On 7 May 2011, at 09:19, Wolfgang Lux wrote:

> David Chisnall wrote:
> 
>> GNUstep Objective-C Runtime 1.4
>> ===============================
>> 
>> This is the fifth official release of the GNUstep Objective-C runtime (a.k.a.
>> libobjc2).  This runtime was designed to support the features of Objective-C 
>> 2
>> for use with GNUstep and other Objective-C programs.  Highlights of this
>> release include:
> 
> And, unfortunately, it seems to contain a major bug. The attached program 
> generates the incorrect output
> 
> new object is: <MyObject: 0x104b80>
> 
> with version 1.4 of the GNUstep Objective-C (compiled with gcc 4.5 on OS X, 
> and gcc 4.4 on Ubuntu 10.04). The correct output is
> 
> new object is: [MyObject:0x104b80]
> 
> and is produced with all other Objective-C runtimes, including version 1.3 of 
> the GNUstep runtime.

Thanks.  It was a small bug in the selector type hashing, causing "@@:" and 
"8@4@8:" to be regarded as different type encodings.  I've tweaked your test 
slightly to use the GNUstep testing framework and added it to the test suite.

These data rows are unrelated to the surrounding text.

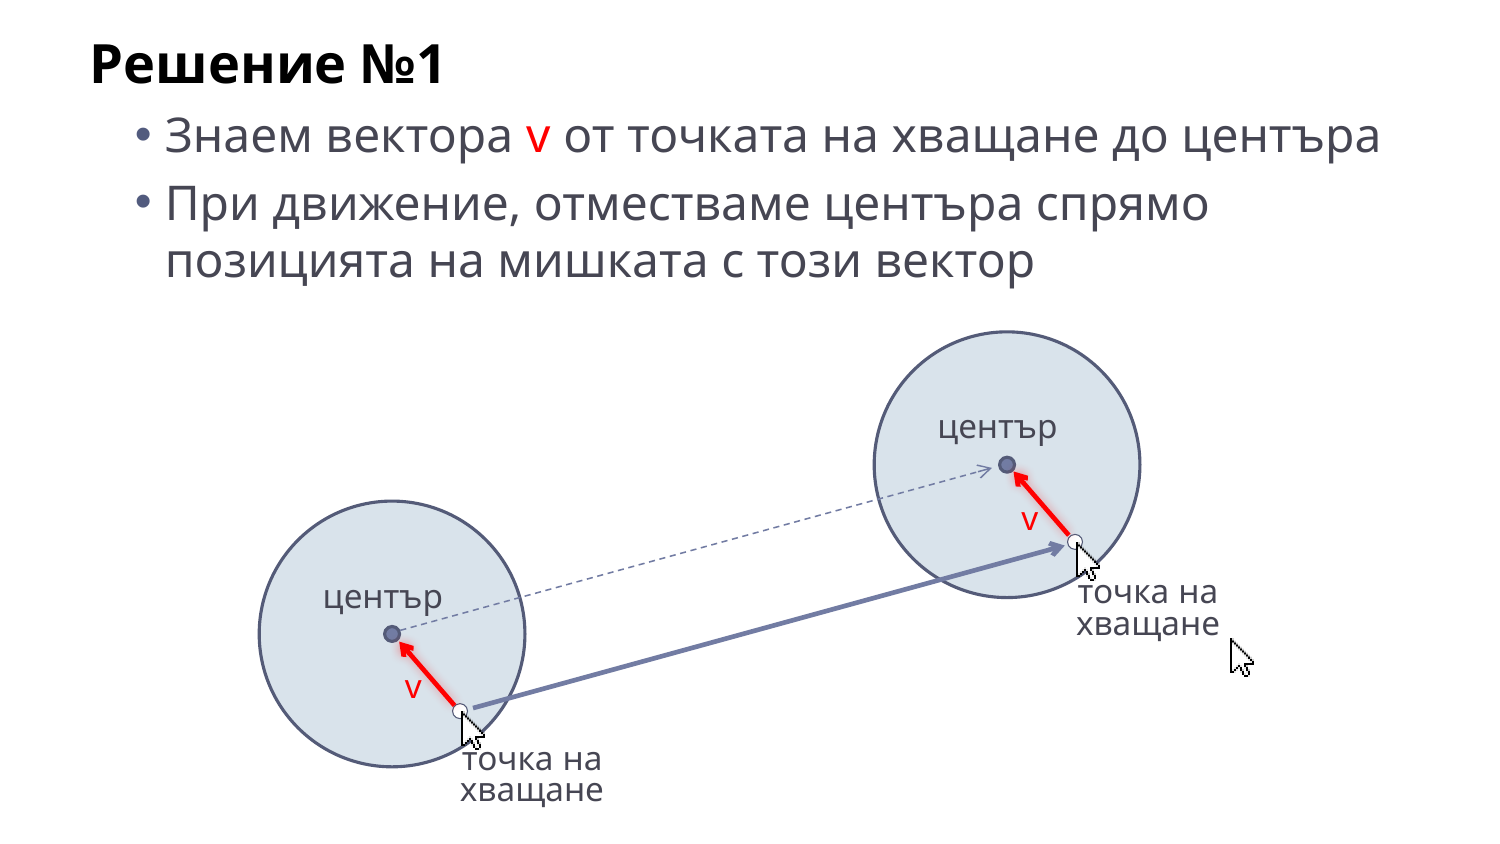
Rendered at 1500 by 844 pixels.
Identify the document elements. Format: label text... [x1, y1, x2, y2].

picture [1075, 542, 1101, 581]
text_box точка на хващане [445, 738, 620, 816]
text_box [258, 500, 526, 768]
picture [460, 711, 486, 750]
list Решение №1 Знаем вектора v от точката на хващане до центъра При движение, отместваме центъра спрямо позицията на мишката с този вектор [75, 21, 1475, 835]
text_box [1013, 471, 1070, 536]
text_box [399, 467, 993, 631]
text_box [472, 545, 1065, 709]
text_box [873, 331, 1141, 598]
picture [1229, 638, 1254, 677]
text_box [398, 641, 455, 706]
text_box точка на хващане [1071, 571, 1235, 650]
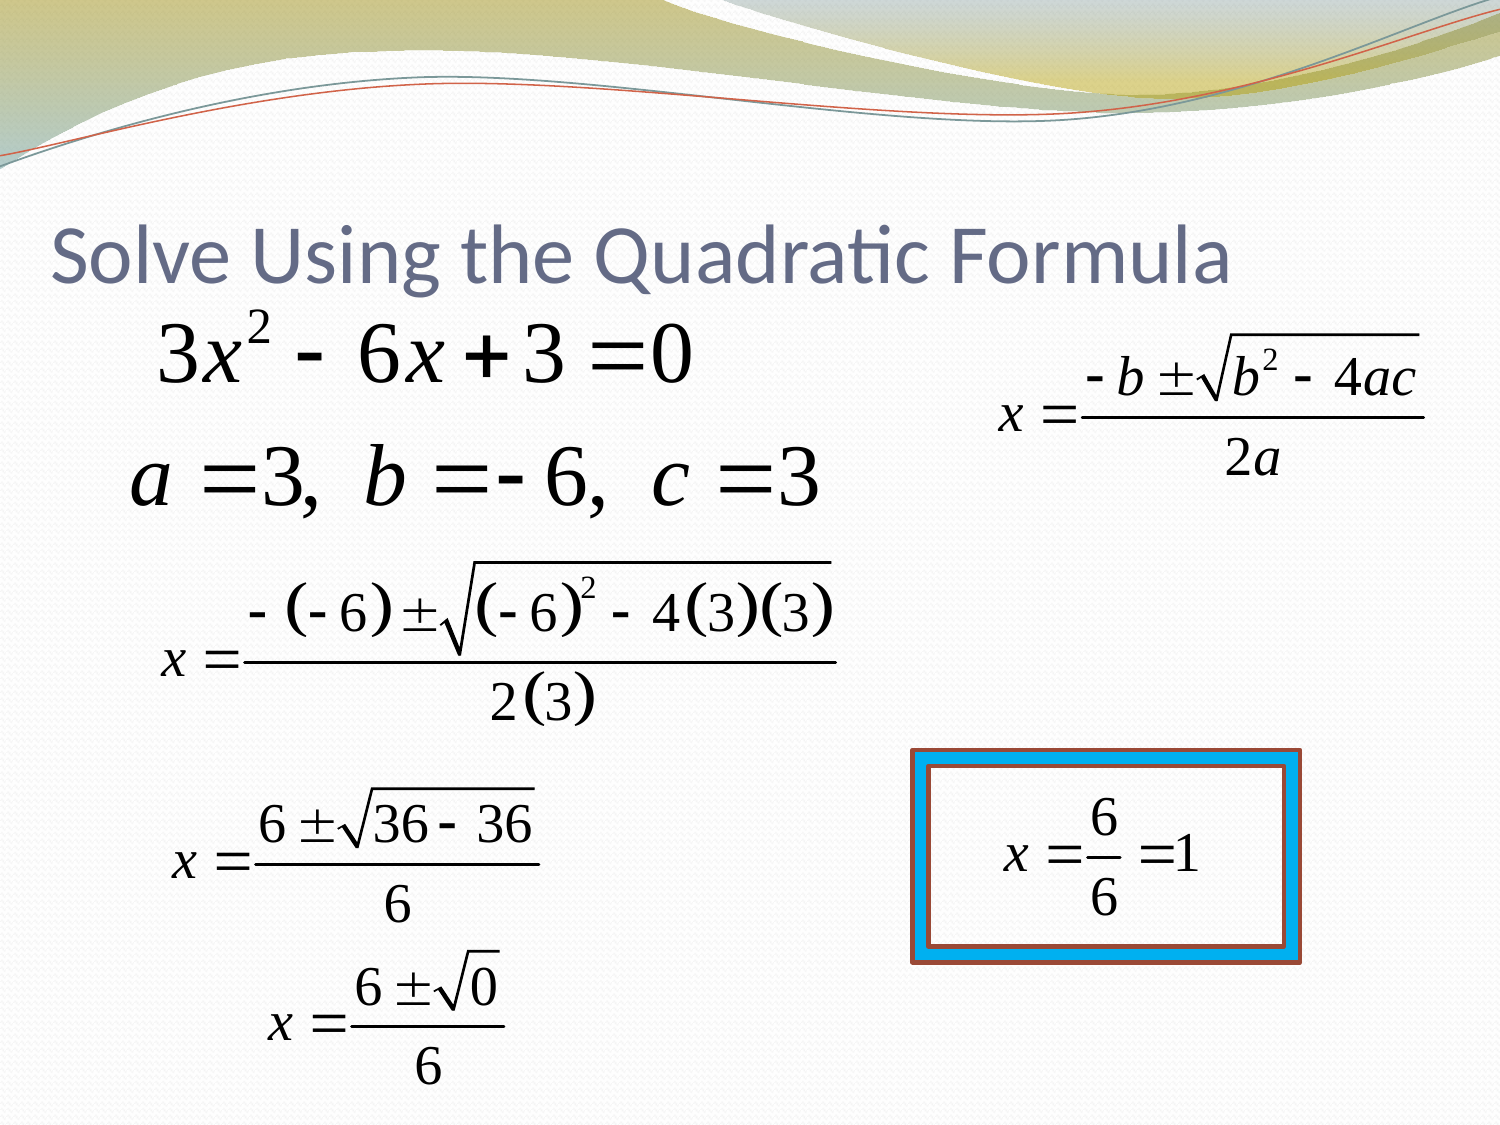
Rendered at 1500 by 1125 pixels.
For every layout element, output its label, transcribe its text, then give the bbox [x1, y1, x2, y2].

title Solve Using the Quadratic Formula [50, 125, 1400, 301]
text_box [256, 937, 515, 1098]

I've also fixed the bug in the 1.4 release branch and updated the tarballs - I 
think you probably caught it before any packagers had got around to shipping 
the new release.

> Wolfgang
> 
> PS: Don't tell me that the release calls in the sample program are redundant. 
> I know you think they are, but I prefer writing code which is correct 
> independent of its context.

The only one that is redundant is the destruction of the top-level autorelease 
pool, which is an antipattern that forces potentially large numbers of 
destructors to run when the program exits, which can cause heavy swapping 
(since stuff in the top-level autorelease pool is often not referenced for a 
very long time, it is most likely to be swapped out) at a time when the user 
wants to reclaim the program's memory for other things.